Je tremble de tout mon corps, c'est totalement incontrôlable. Je jette un regard à Ilyes qui ne laisse rien entrevoir, mais son pouce joue doucement avec le mien.

— Elle est mariée depuis plus de dix ans avec un riche espagnol qui trempe dans de sales business, ils ont deux enfants ensemble et il a adopté Inès. En ce moment il est plus ou moins en faillite et Nora m'a écrit parce qu'elle flippe de se retrouver sur la paille avec ses trois gosses, dont une lourdement handicapée et dont l'état s'aggrave. Quand j'ai reçu ça, la première chose que j'ai fait c'est la faire lire à ta mère pour qu'on prenne une décision ensemble. On s'est dit direct qu'il fallait qu'on vous en parle à tous les trois, mais d'abord il fallait que je vérifie si ce que disait Nora était vrai à deux cent pour cent. Elle m'a tellement menti par le passé... C'est pour ça qu'on a organisé ce rendez-vous aujourd'hui.

Je reste sans voix et me dis que j'aurais peut-être dû écouter Naël et Sneazz.
Je me suis rarement sentie aussi coupable d'être moi.

— Mais... Inès, tu l'as vue, elle... ? Papa on peut pas la laisser comme ça !

Il pleure carrément et je crois que c'est la première fois que je le vois dans cet état.

Maintenant je suis carrément mal pour lui. Quel drame d'apprendre dix-sept ans plus tard que son enfant est malade et qu'on a rien pu faire.

— Ma puce, Inès... Inès ne va pas vivre très longtemps. Oui je l'ai vue et elle est un peu dans le même état que Mohamed avant, tu vois. Sauf qu'elle, ça va en s'aggravant. Nora a l'habitude maintenant, ça me tue de dire ça mais elle la gère bien.

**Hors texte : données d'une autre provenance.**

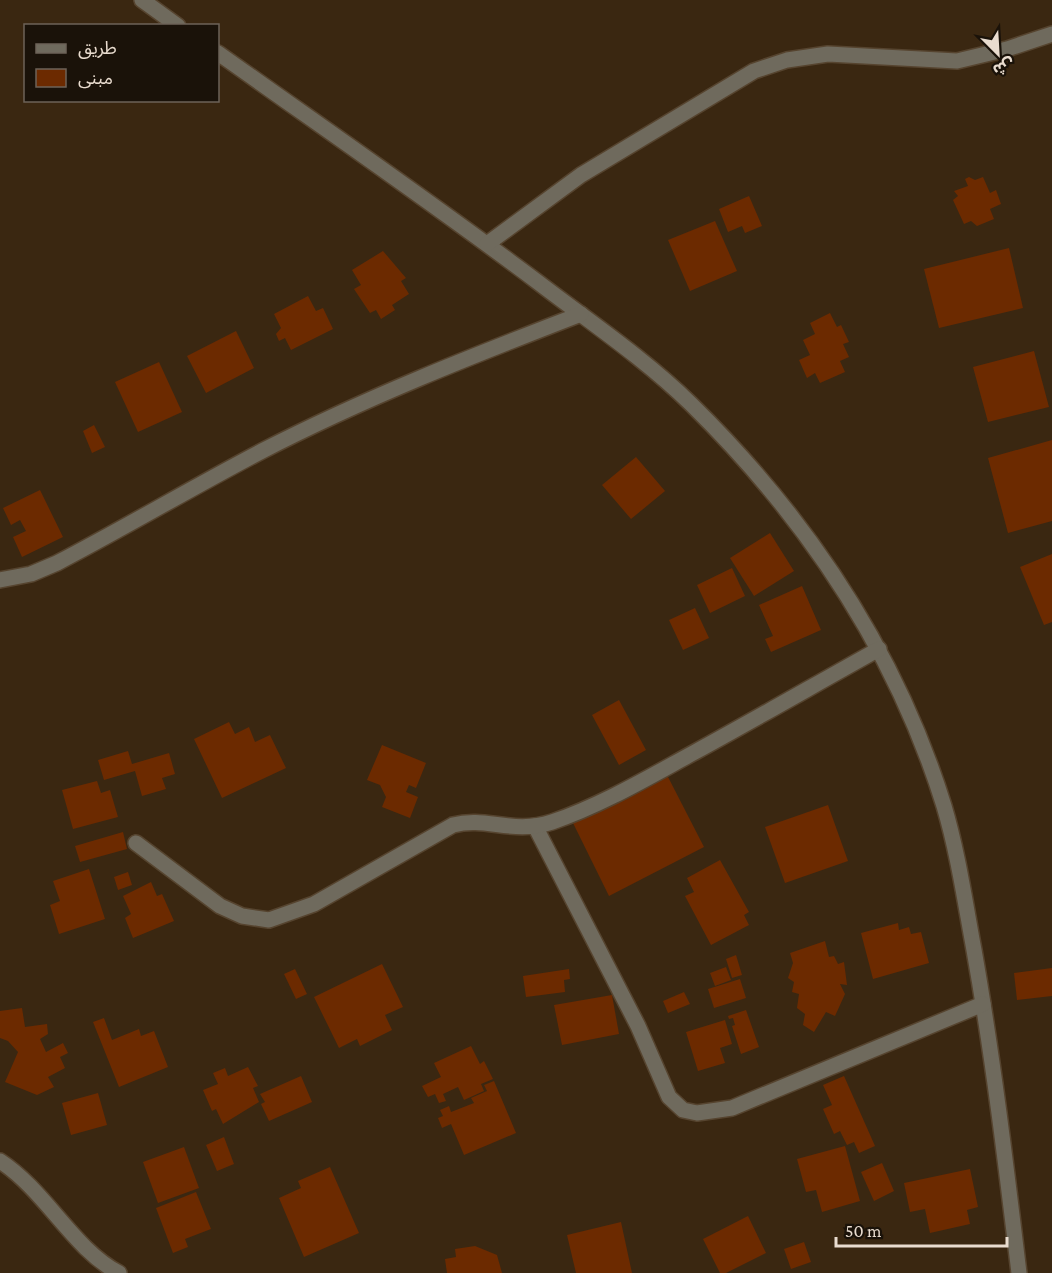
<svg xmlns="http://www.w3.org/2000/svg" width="1052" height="1273" font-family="'Crimson Pro','Noto Sans Arabic',serif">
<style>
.building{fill:#6c2a00}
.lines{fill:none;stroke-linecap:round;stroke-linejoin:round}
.minor-casing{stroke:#56442f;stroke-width:18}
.minor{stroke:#6f6a5d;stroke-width:15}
</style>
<rect width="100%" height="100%" fill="#3a2711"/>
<g class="building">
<polygon points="969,177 975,180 983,177 990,193 996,190 1001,204 990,209 994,219 977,226 971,221 964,224 953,200 958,196 954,191 968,186 965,179"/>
<polygon points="749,196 762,226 745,233 742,226 728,232 719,209"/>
<polygon points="715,221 737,271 690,291 668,240"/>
<polygon points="1009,248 1023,308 939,328 924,269"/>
<polygon points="383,251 406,278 401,281 409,294 392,305 395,310 381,319 376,310 370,313 354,289 361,285 352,270"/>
<polygon points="308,296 316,311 323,308 333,329 291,350 285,338 279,341 276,334 281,328 274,314"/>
<polygon points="830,313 837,327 841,325 849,342 843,344 849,357 840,361 845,372 820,383 815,373 807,378 799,360 810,355 803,340 815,334 810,323"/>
<polygon points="236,331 254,368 206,393 187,356"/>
<polygon points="1034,351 1049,407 988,422 973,367"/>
<polygon points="159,362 182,412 138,432 115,382"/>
<polygon points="94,425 105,447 92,453 83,431"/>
<polygon points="1052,440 1052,521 1008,533 988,458"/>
<polygon points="636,457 665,491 631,519 602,485"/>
<polygon points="40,490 63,537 22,557 13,537 26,531 20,520 11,525 3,508"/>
<polygon points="770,533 794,571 754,596 730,558"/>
<polygon points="1052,554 1052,622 1044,625 1020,567"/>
<polygon points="732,568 745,596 710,613 697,585"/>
<polygon points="802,586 821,630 771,652 765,639 773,636 759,605"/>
<polygon points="695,608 709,638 683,650 669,620"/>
<polygon points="619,700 646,750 619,765 592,715"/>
<polygon points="229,722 235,734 249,727 255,742 270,735 286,768 222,798 194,739"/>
<polygon points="382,745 426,763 416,788 409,785 406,792 418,797 410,818 382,807 386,797 380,785 367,780"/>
<polygon points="128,751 132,764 169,753 175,774 162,778 166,789 142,796 135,771 104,780 98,760"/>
<polygon points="667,775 704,847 609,896 573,823"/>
<polygon points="97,781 101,793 110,790 118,817 73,829 62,790"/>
<polygon points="828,805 848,861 785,883 765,827"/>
<polygon points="123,832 127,849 80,862 75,846"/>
<polygon points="720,860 749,912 744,915 749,925 711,945 685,896 694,892 687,878"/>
<polygon points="89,869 105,919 59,934 50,905 60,901 53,881"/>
<polygon points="128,872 132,885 118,890 114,877"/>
<polygon points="151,882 157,896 162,894 174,921 133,938 125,918 131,914 123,896"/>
<polygon points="898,923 899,930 909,927 911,934 921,932 929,963 873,979 861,933"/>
<polygon points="825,941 829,957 834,956 838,964 844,962 847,985 840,984 845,994 835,1016 826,1012 814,1032 803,1025 805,1014 797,1008 799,994 792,992 794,982 788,978 793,963 790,953"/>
<polygon points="736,955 742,975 732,978 726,959"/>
<polygon points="382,964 403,1007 385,1015 392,1030 360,1046 357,1039 339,1048 314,997"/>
<polygon points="726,967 731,980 715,986 710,973"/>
<polygon points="1052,968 1052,996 1017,1000 1014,973"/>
<polygon points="295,969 307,994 296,999 284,974"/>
<polygon points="569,969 570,979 564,980 565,992 526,997 523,976"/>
<polygon points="740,979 746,998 714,1008 708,989"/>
<polygon points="684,992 690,1004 668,1013 663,1001"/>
<polygon points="612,995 619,1034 562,1045 554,1005"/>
<polygon points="22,1008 25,1027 47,1024 48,1034 40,1039 46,1052 63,1043 68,1053 60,1057 65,1068 48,1077 54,1087 37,1095 5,1082 18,1052 8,1041 0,1038 0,1011"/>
<polygon points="746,1010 759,1047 741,1054 732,1026 735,1025 733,1018 729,1019 728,1016"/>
<polygon points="104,1018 112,1040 139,1029 141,1036 154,1031 168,1067 119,1087 93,1022"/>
<polygon points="725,1020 732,1044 720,1048 725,1063 698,1071 686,1032"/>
<polygon points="471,1046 480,1064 484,1061 493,1079 481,1084 484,1091 464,1100 458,1087 443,1094 446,1101 439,1103 435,1094 428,1097 422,1086 441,1077 434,1063"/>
<polygon points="248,1067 258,1086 253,1088 259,1102 223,1124 216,1109 212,1111 203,1090 218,1084 213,1073 225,1068 228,1076"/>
<polygon points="301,1076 312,1102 269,1121 261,1104 265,1102 260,1094"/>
<polygon points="844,1076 875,1146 859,1153 854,1142 847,1145 840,1131 834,1134 823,1109 832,1105 823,1085"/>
<polygon points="494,1081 516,1133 464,1155 451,1124 442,1128 438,1118 443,1116 440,1110 449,1106 451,1112 474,1103 471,1098 487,1091 484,1085"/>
<polygon points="98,1093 107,1125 71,1135 62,1103"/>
<polygon points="224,1137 234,1164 217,1171 206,1145"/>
<polygon points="845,1146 860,1201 822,1212 816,1190 806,1192 797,1159"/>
<polygon points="184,1147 199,1188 158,1203 143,1162"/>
<polygon points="882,1163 894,1191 874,1201 861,1172"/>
<polygon points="330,1167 359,1233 304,1257 279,1198 301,1188 298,1181"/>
<polygon points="970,1169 978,1207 967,1210 970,1224 930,1233 925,1209 910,1212 904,1183"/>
<polygon points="196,1192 211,1229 185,1239 188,1247 173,1253 156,1208"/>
<polygon points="748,1216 766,1253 726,1273 720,1273 703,1239"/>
<polygon points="621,1222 632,1273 576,1273 567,1235"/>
<polygon points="804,1242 811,1262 791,1269 784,1249"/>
<polygon points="475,1246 497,1255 502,1273 447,1273 445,1259 456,1257 455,1249"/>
</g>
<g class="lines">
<g class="minor-casing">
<g id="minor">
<polyline points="142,0 178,26"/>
<path d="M218,53C325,129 434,204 539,283C590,322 645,359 691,404C806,517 896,651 944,806C958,853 965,902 974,950C993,1057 1006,1165 1019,1273"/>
<polyline points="487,244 581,175 754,71 787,60 828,54 957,61 1007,49 1052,34"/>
<path d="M0,580L31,574L57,563C126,527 193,487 262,451C365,398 472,356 581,314"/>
<polyline points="535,826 638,1026 669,1097 683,1110 697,1113 732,1108 983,1004"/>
<path d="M136,843L220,906L242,916L269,920L314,904L453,825C487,816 512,835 552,822C602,805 649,777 695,752C757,718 818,683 879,649"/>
<path d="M0,1161C46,1191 73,1249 119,1273"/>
</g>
</g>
<use href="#minor" class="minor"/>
</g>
<rect x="24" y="24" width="195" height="78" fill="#1a1209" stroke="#6d6358" stroke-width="1.5"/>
<rect x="36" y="44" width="30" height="9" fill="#6f6a5d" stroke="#6d6358" stroke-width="1.5"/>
<text x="78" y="54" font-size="18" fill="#e9dccf">طريق</text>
<rect x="36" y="69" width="30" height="18" fill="#6c2a00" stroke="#6d6358" stroke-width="1.5"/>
<text x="78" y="84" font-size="18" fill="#e9dccf">مبنى</text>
<g transform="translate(998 54) rotate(156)" stroke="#1a1209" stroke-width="4.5" paint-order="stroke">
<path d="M0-4.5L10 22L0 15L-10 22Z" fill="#e9dccf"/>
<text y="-9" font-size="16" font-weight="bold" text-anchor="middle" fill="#e9dccf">ش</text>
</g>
<path d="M836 1237v9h171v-9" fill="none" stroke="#e9dccf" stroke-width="3"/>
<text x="845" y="1237" font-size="18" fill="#e9dccf" stroke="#1a1209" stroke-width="4.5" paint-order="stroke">50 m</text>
</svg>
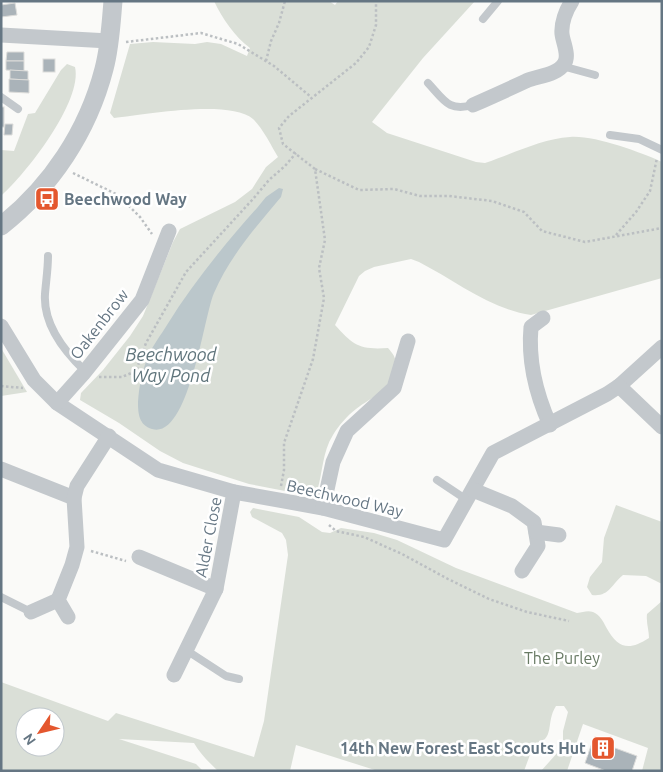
<svg xmlns="http://www.w3.org/2000/svg" width="663" height="772" font-family="Ubuntu,sans-serif">
	<rect width="100%" height="100%" fill="#fafaf8"/>
	<g fill="#dadfd7" fill-rule="evenodd">
		<path d="M214 1H329L335 5 338 1H475L423 58 372 122 387 133 476 162 485 163C512 154 541 139 570 137 594 135 640 152 662 162V278L531 315C490 309 456 281 419 262L411 259 374 267 365 271 359 276 335 325C353 345 359 350 388 348 395 356 398 361 394 372 386 394 373 396 356 409 347 416 339 425 333 435 322 452 323 473 317 491L311 494 285 491 249 484 183 463 160 451 119 423 80 400 81 393 103 370 130 336 143 316 173 242 180 229 235 202 252 189 266 167 278 157C272 147 262 127 253 119 229 99 144 115 114 118L110 113 130 44 153 42 195 44 207 42 221 44 247 56 250 48C235 37 222 18 214 1Z"/>
		<path d="M67 64 75 67C83 101 26 174 1 196V150L14 151 28 114 35 113 61 70Z"/>
		<path d="M1 348 27 392 1 396Z"/>
		<path d="M616 505 662 522V584L646 576 623 575C611 585 609 597 592 595L587 587 590 577 602 562 604 538Z"/>
		<path d="M253 508 299 517 322 532 330 533 341 528 374 533 397 540 456 568 577 613C583 612 588 610 593 612 600 615 603 621 606 627 618 649 629 651 649 638 649 630 646 623 647 614L662 601V771H642L648 748 583 724 567 771H541L558 752 563 741V731L568 712 564 706H556C545 723 556 740 534 744L524 771H378L296 745 290 771H218C209 762 200 754 194 743L119 739 196 764 203 771H1V682L108 721 116 713 254 757 264 721 288 555 286 540 282 533 252 517 250 512ZM25 717H55V747H25Z"/>
	</g>
	<path fill="#bbc7cb" d="M279 188 283 189 281 197C256 227 230 256 214 293 204 315 189 440 152 429 139 425 138 414 138 402 139 387 142 371 148 357 152 346 161 335 167 325 193 283 224 245 257 208L266 197Z"/>
	<g fill="#aab3b9" stroke="#dcdcda">
		<path d="M15 3 17 15 1 17V5Z"/>
		<path d="M7 52H24V61H6Z"/>
		<rect x="43" y="59" width="12" height="13"/>
		<path d="M6 61H24V71L6 70Z"/>
		<path d="M10 70 28 71V80L10 79Z"/>
		<path d="M9 79 29 80V93L9 92Z"/>
		<rect x="1" y="107" width="3" height="20"/>
		<path d="M5 124H13L12 135H4Z"/>
		<path d="M593 740 637 756 632 771H606L585 763Z"/>
	</g>
	<g fill="none" stroke-linecap="round" stroke-linejoin="round">
		<g stroke="#bbbfc2" stroke-width="2.5" stroke-dasharray="2.5 2.5" stroke-linecap="butt">
			<path d="M126 42 201 33 238 44 274 66 311 97"/>
			<path d="M266 61 271 41 279 23 285 1"/>
			<path d="M315 169 359 190 394 189 420 196H449L492 201 524 212 542 231 585 242 662 228"/>
			<path d="M73 173 118 195 140 217 152 234"/>
			<path d="M616 235 636 212 650 191 657 158"/>
			<path d="M99 377H122L136 371 146 343 186 272 253 199 269 180 285 166 296 153"/>
			<path d="M1 386 23 388"/>
			<path d="M281 486 284 470V443L313 359 324 298 319 268 325 240 315 169 283 144 279 128 289 116 356 63 369 47 376 25V1"/>
			<path d="M329 525 336 531 364 537 402 554 448 579 489 599 527 612 569 621"/>
			<path d="M91 551 126 561"/>
		</g>
		<g stroke="#c3c8cc" stroke-width="8">
			<path d="M483 19 498 1"/>
			<path d="M562 66 595 75"/>
			<path d="M428 83C444 100 448 112 473 105"/>
			<path d="M1 97 18 109"/>
			<path d="M610 135 639 139 662 150"/>
			<path d="M48 256C48 269 46 281 45 294 43 324 65 352 85 371"/>
			<path d="M437 480 467 500"/>
			<path d="M1 597 31 612"/>
			<path d="M186 650 226 676 239 679"/>
		</g>
		<g stroke="#c3c8cc" stroke-width="15">
			<path d="M1 35 109 41"/>
			<path d="M473 105C491 97 509 89 526 81 538 76 557 75 564 64 570 56 563 43 562 34 561 23 566 10 572 1"/>
			<path d="M543 318 531 327C528 360 536 394 550 425"/>
			<path d="M1 326 34 380 57 403 158 470 234 492 323 508 444 540 493 453 607 394 619 386 662 347"/>
			<path d="M619 386 662 427"/>
			<path d="M57 403 83 374 142 300 169 231"/>
			<path d="M1 469 74 498"/>
			<path d="M473 490 512 506 534 522 538 546 522 571"/>
			<path d="M323 508 333 462 347 431 394 388 408 341"/>
			<path d="M536 532 559 535"/>
			<path d="M139 557 216 589"/>
			<path d="M31 612 58 600"/>
			<path d="M68 617 58 600 72 565 77 547 74 498 77 486 109 436"/>
			<path d="M174 675 216 589 234 492"/>
		</g>
		<path stroke="#c3c8cc" stroke-width="19" d="M1 226C51 187 88 131 104 69 110 47 111 24 113 1"/>
	</g>
	<defs>
		<symbol id="bus-square" viewBox="-11 -11 22 22"><rect x="-9" y="-9" width="18" height="18" rx="4" fill="#e4572e" stroke="#fff"/><path d="M-5-6H5V4H4V6H2V4H-2V6H-4V4H-5ZM-3.5-4V0h7V-4ZM-3.5 1.2v1.5H-2V1.2ZM2 1.2v1.5H3.5V1.2Z" fill="#fff"/></symbol>
		<symbol id="building-square" viewBox="-11 -11 22 22"><rect x="-9" y="-9" width="18" height="18" rx="4" fill="#e4572e" stroke="#fff"/><path d="M-4-6H4V6H1V3H-1V6H-4ZM-2.5-4.3h1.7v1.8h-1.7ZM.8-4.3h1.7v1.8H.8ZM-2.5-1h1.7V.8h-1.7ZM.8-1h1.7V.8H.8Z" fill="#fff"/></symbol>
	</defs>
	<g fill-rule="evenodd">
		<use href="#bus-square" x="33" y="185" width="28" height="28"/>
		<use href="#building-square" x="589" y="734" width="28" height="28"/>
	</g>
	<g text-anchor="middle" dominant-baseline="central" stroke-width="5" stroke-linejoin="round" paint-order="stroke">
		<g font-size="16" font-weight="bold" fill="#657683" stroke="#fff" text-anchor="start">
			<text x="64" y="199">Beechwood Way</text>
			<text x="586" y="748" text-anchor="end">14th New Forest East Scouts Hut</text>
		</g>
		<g font-size="16" fill="#657683" stroke="#fff">
			<text transform="translate(99 324) rotate(-52)">Oakenbrow</text>
			<text transform="translate(345 498) rotate(13)">Beechwood Way</text>
			<text transform="translate(208 537) rotate(-79)">Alder Close</text>
		</g>
		<g font-size="16" fill="#687a64" stroke="#fff">
			<text x="562" y="658">The Purley</text>
		</g>
		<g font-size="18" font-style="italic" fill="#60757c" stroke="#fff">
			<text x="171" y="354">Beechwood<tspan x="171" dy="21">Way Pond</tspan></text>
		</g>
	</g>
	<rect width="663" height="772" fill="none" stroke="#657683" stroke-width="5"/>
	<g transform="translate(40 732) rotate(235)"><circle r="24" fill="#ffffff" stroke="#c1c8cd"/>
	<path d="M0-4L9 19L0 12L-9 19Z" fill="#e4572e"/>
	<text y="-8" font-size="14" font-weight="bold" text-anchor="middle" fill="#657683">N</text>
	</g>
</svg>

Dix-sept ans pour savoir que sa fille va mourir.

Comment tient-il encore debout ?

— Qu'est-ce que tu vas faire ?

— Je sais pas ma chérie, j'ai passé la journée là bas, c'était déjà archi dur de me retrouver face à Nora sans l'étrangler. De voir Inès dans cet état. Quand je suis parti je me suis dit que j'allais descendre à Toulon et me vider la tête en passant la soirée chez Papy et Mamie, puis que demain on irait au restau et je te parlerais de tout ça. Sauf que Mamie m'a appelé en me disant que vous étiez pas rentrés et que tu répondais pas au téléphone. Là j'ai vrillé. Heureusement qu'elle m'a rappelé ensuite pour me dire que la clé de chez Mamie Danielle avait disparu. Je te jure j'ai eu la peur de ma vie.

J'ai été tellement bête et égoïste.

Stupide Jade.

— Je te demande pas de me pardonner, de t'avoir caché tout ça. Juste de me croire quand je dis que j'ai jamais voulu vous faire du mal, ni à toi ni à Romy, ni à Léo. Vous êtes toute ma vie vraiment, et c'est pour ça que je vous en ai pas parlé. J'ai eu tort de penser que je pouvais laisser tout ça derrière moi et vous protéger de cette histoire. Mais c'était vraiment pas contre vous trois. Surtout n'en veux pas à Maman, elle voulait vous le dire dès le début.

Ilyes est le seul à ne pas pleurer dans la pièce, je pense qu'il est gêné, alors je lâche sa main et lui fait comprendre qu'il peut sortir s'il le désire. Il hésite, puis se lève en lâchant :

— Les Castelle vous vous aimez trop. C'est ça votre problème.

Quand il sort de la chambre je laisse tomber ma tête contre l'épaule de mon père.

— J'ai envie de voir Maman, dis-je dans un murmure.

— Moi aussi ma puce, plus que jamais.